Est-ce que vous diriez que Léon Bloy apporte une lumière au catholicisme moderne ?
Bloy, comme je le disais, est un écrivain intempestif, urticant et paradoxal à bien des égards. S’il apporte une lumière à ses coreligionnaires, c’est celle de l’éveil. À la fois catholique et anticlérical, il se montre très sévère à l’égard des chrétiens de son temps. Il dénonce la tiédeur de leur foi, il les accuse d’avoir abandonné le Christ, d’avoir accepté de se laisser contaminer par les idées modernes, avec la complicité de leurs pasteurs, du curé de paroisse aux plus hauts dignitaires ecclésiastiques, dont il vitupère la médiocrité spirituelle. Bloy amène ainsi chacun à se demander s’il vit authentiquement sa foi. Son engagement religieux relève d’une mystique qui n’est pas sans affinités avec le cynisme au sens philosophique du terme : une philosophie qui selon Foucault pose le problème du courage de la vérité, en liant étroitement la recherche de cette vérité à un style de vie en adéquation avec elle. Bloy, de plus, ne donne pas de la foi une vision lénifiante : la sienne est impatiente, elle le conduit à réclamer pour l’humanité la fin de son exil et l’accession à la Jérusalem céleste. Bloy se désole que Dieu tarde à tenir sa promesse de rédemption et ne voit d’autre possibilité, si l’on est authentiquement chrétien, que de chérir la souffrance que procure cette attente. Ce Diogène chrétien peut agacer ses frères, les choquer, comme il peut les amener à s’interroger sur leur manière de vivre leur foi ou être pour eux un aiguillon spirituel. Aujourd’hui encore, il les laisse rarement indifférents.
Diriez-vous que l’écriture de Léon Bloy est plutôt archaïque ou moderne ?
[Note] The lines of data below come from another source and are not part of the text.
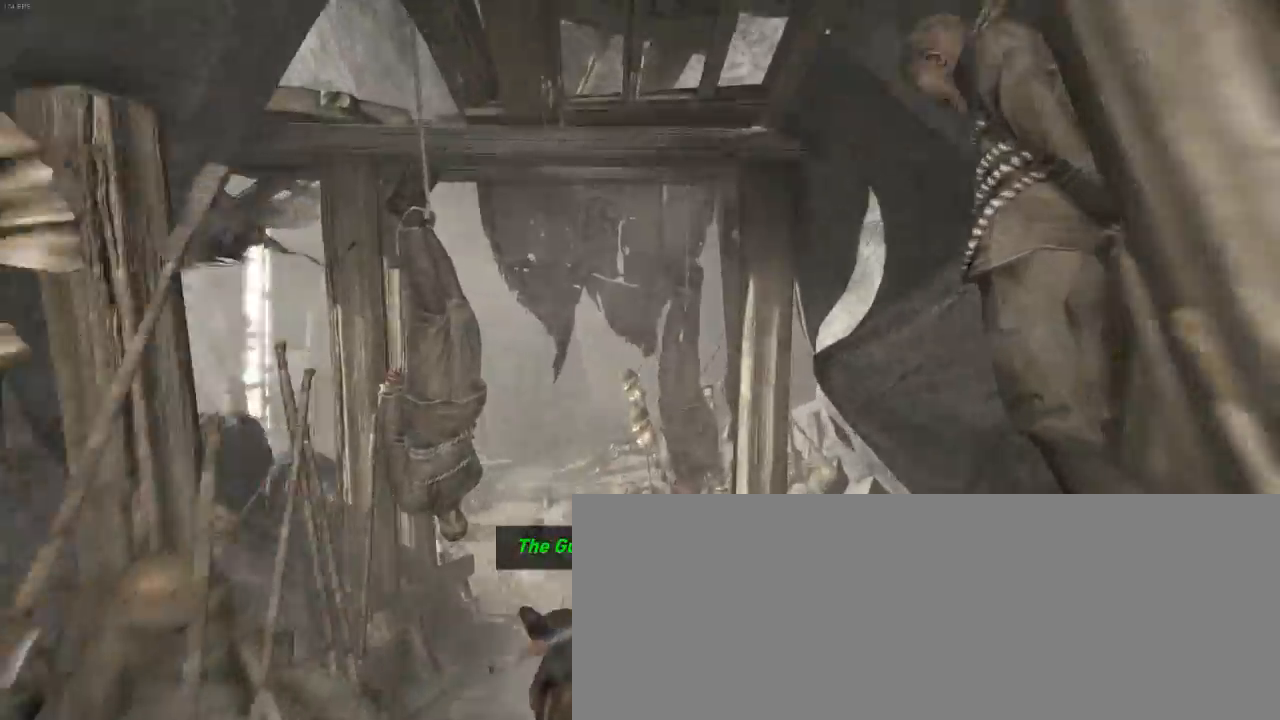
{"keys": ["z"], "mouse": [], "events": [[33, "d", "up"], [100, "shift", "down"], [200, "shift", "up"], [333, "shift", "down"], [433, "shift", "up"]]}
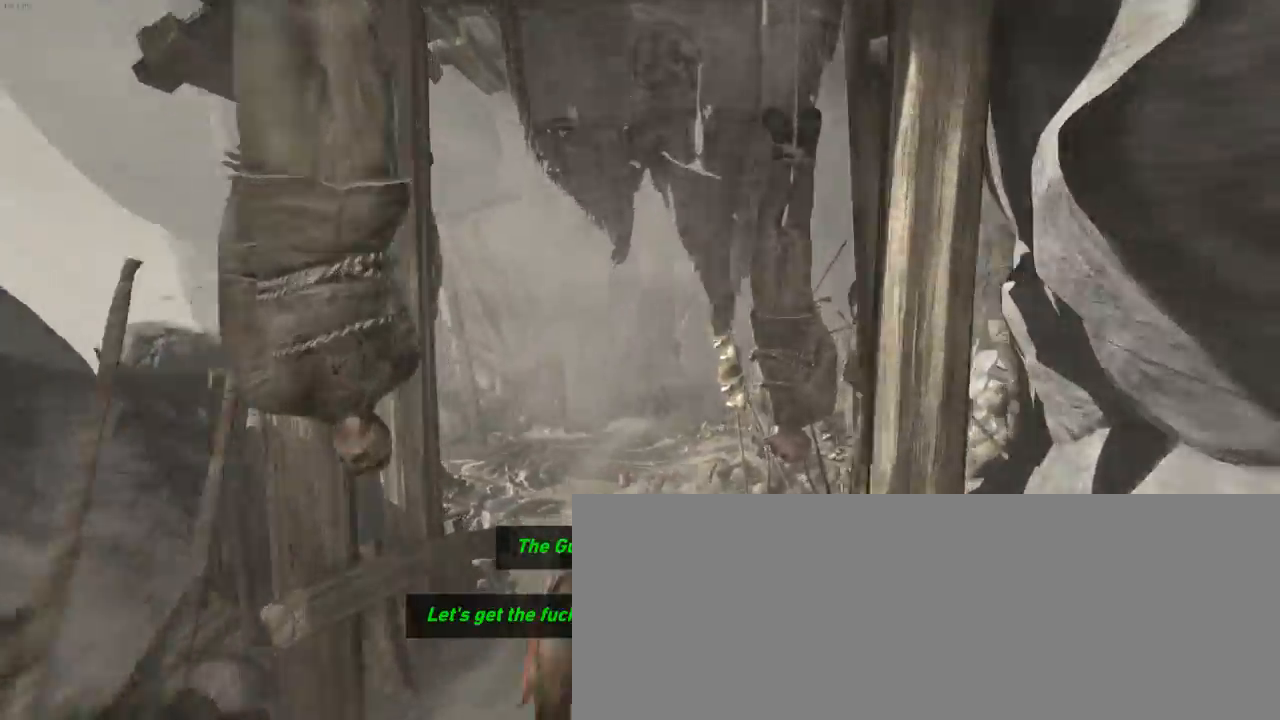
{"keys": ["z"], "mouse": [], "events": [[33, "shift", "down"], [133, "shift", "up"]]}
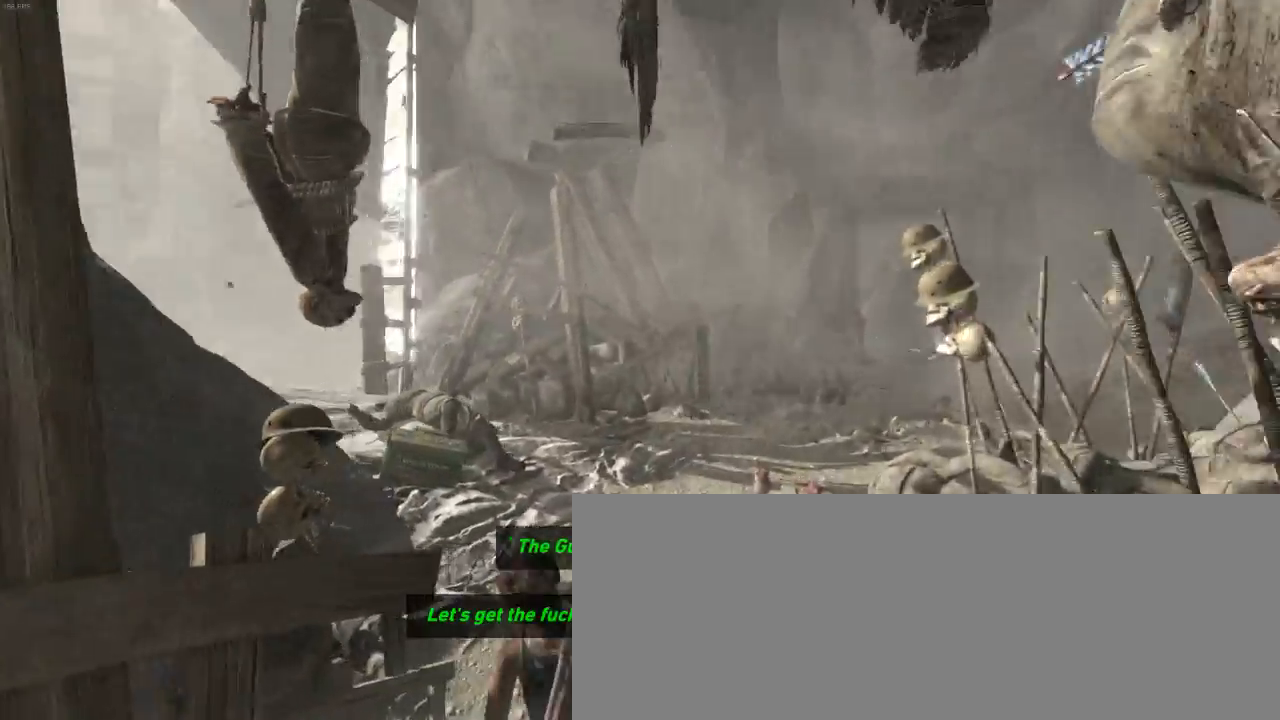
{"keys": ["e", "z"], "mouse": [], "events": [[33, "e", "down"], [133, "e", "up"], [300, "e", "down"], [333, "e", "up"], [433, "e", "down"]]}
Les deux : Bloy, dont le modèle est la Bible, calque son écriture sur celle de la Vulgate et va souvent chercher dans son latin des termes qu’il convertit en français. Il y a là une forme d’archaïsme, un goût du mot ancien, du mot savant, du mot rare, qui n’est pas sans faire penser, en même temps, à l’écriture artiste, qui est moderne et dont il donne en quelque sorte une version christianisée. En un sens, Bloy imite le style de l’Évangile, dont le « réalisme », Erich Auerbach l’a montré, consiste à mêler les registres haut et bas. De même, l’œuvre bloyenne fait coexister l’eschatologie et la scatologie, le grotesque, l’ordurier et le sublime. Or, ce mélange, depuis la révolution romantique, est un des marqueurs de la modernité. Pour Bloy, la Bible est enfin le Livre des livres, qui contient tous les genres. Son œuvre, sur ce modèle, n’hésite pas à abattre les frontières génériques. Mais ce goût de l’hybridation, du métissage des genres, qui le conduit à brouiller la distinction du factuel et du fictionnel, et à faire voler en éclats aussi bien la forme du roman que celle du traité est profondément moderne.
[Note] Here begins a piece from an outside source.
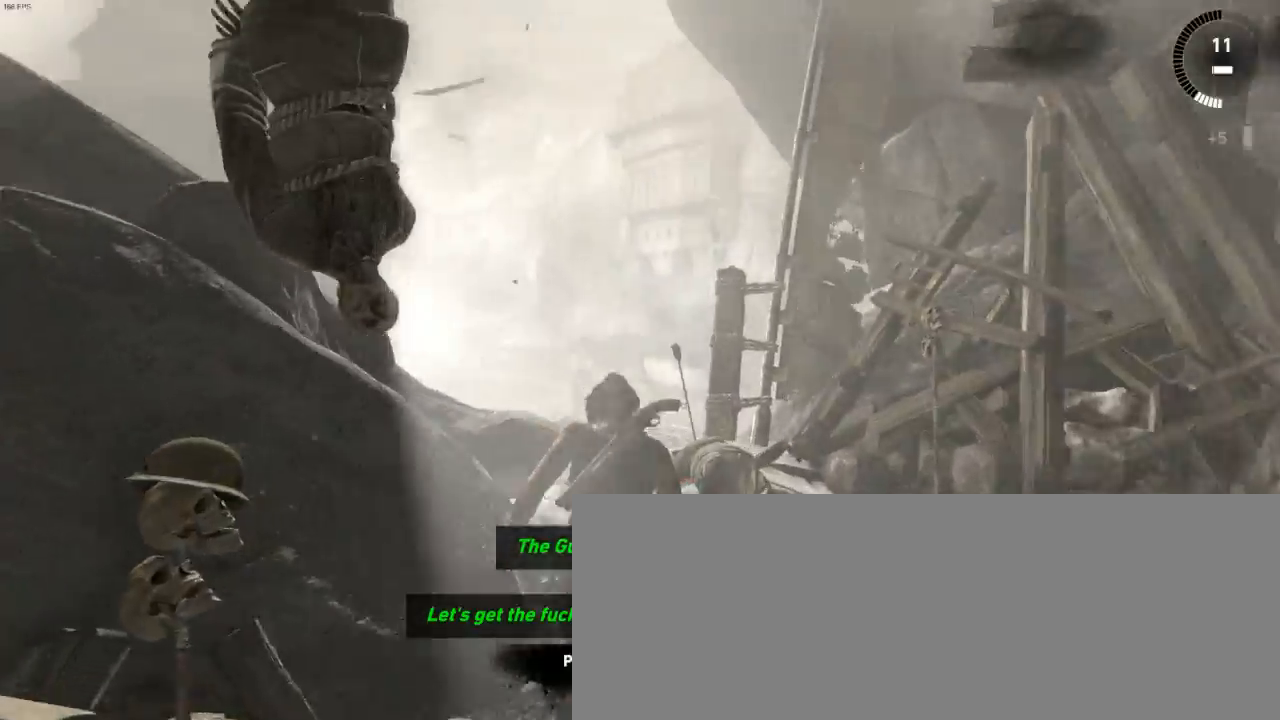
{"keys": ["z"], "mouse": [], "events": [[33, "e", "up"], [133, "e", "down"], [233, "e", "up"], [333, "shift", "down"], [433, "shift", "up"]]}
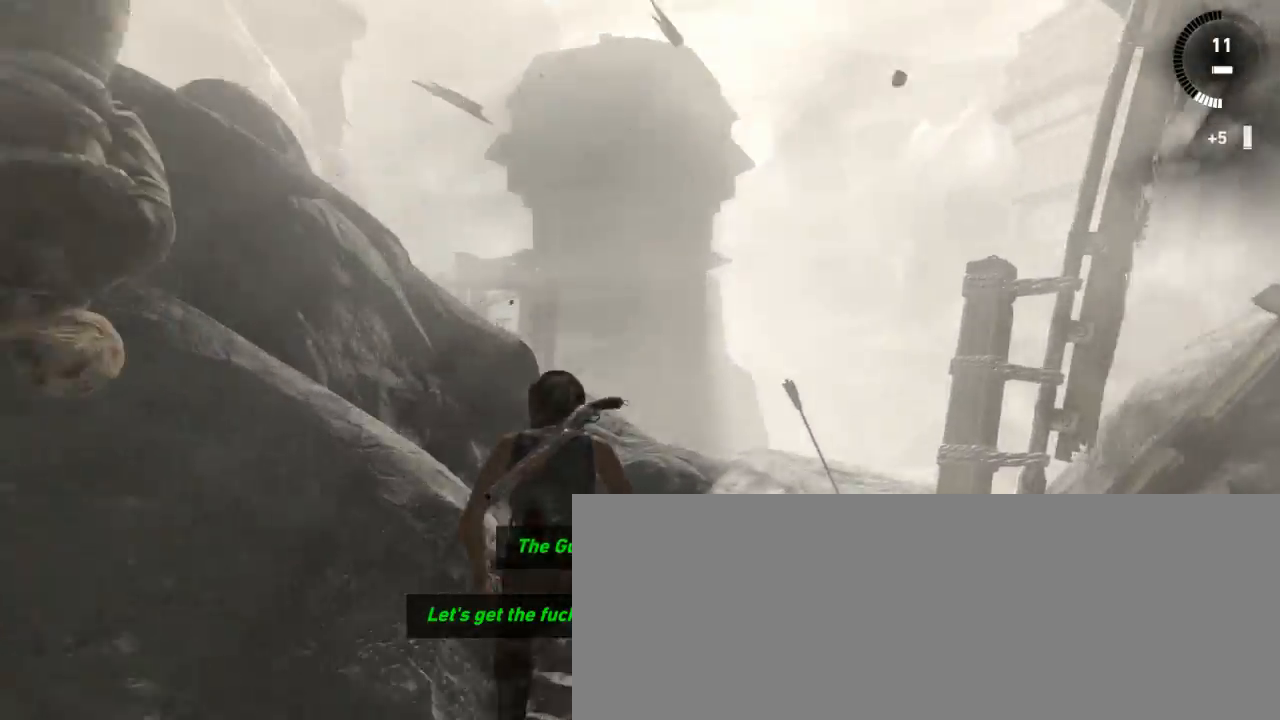
{"keys": ["z"], "mouse": [], "events": [[100, "shift", "down"], [233, "shift", "up"]]}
La poésie dans l’œuvre de Léon Bloy joue un rôle prépondérant : il était l’ami de François Coppée, et un fervent admirateur de la poésie baudelairienne. Pensez-vous pour autant qu’il se rangeait plutôt du côté des poètes ou de celui des théologiens ?
C’est chez François Coppée que Bloy a rencontré Johanne Molbech, qui allait devenir son épouse. Mais leur amitié, dont il ne faut pas exagérer la profondeur, n’a guère duré. Bloy ne lui a pas pardonné d’avoir donné de lui à cette jeune Danoise une image peu avenante. Par la suite, vers la fin de l’Affaire Dreyfus, il a tourné en dérision ce « poète gâteux », devenu l’une des « dernières Colonnes de l’Église » et l’un des défenseurs de la patrie française. En matière de poésie, Bloy s’est plu à lui opposer Jehan Rictus. Cependant, ses admirations, dans ce domaine, vont surtout à Hugo (celui de La Légende des siècles), à Baudelaire, à Lautréamont. Cependant, rien n’égale à ses yeux la charge poétique du verset biblique, dont il lui est arrivé de s’inspirer. Mais ces tentatives, dont témoignent par exemple Les Vendanges ! ou encore La Belle Heure des Noces ! (dans La Femme pauvre), sont rares. Bloy, comme le dit Jacques Maritain, n’en est pas moins un poète. Son domaine d’élection est bien la littérature, plus exactement la prose, qui prend chez lui une dimension poétique : il n’a jamais eu la prétention d’être un théologien. En revanche son œuvre entière réécrit avec d’infinies variations une fiction théologique qui vise à approcher par analogies et approximations figurales les mystères théologiques. Si Bloy, qui ne cesse de parler de Dieu, s’aventure sur le terrain de la théologie, il passe toujours par des procédés poétiques, des « correspondances » pourrait-on dire aussi, en déployant ce qu’il appelle son « symbolisme universel ». Tout événement de sa propre vie, comme de l’histoire humaine, devient ainsi l’image per speculum in aenigmate de l’histoire de Dieu avec les hommes.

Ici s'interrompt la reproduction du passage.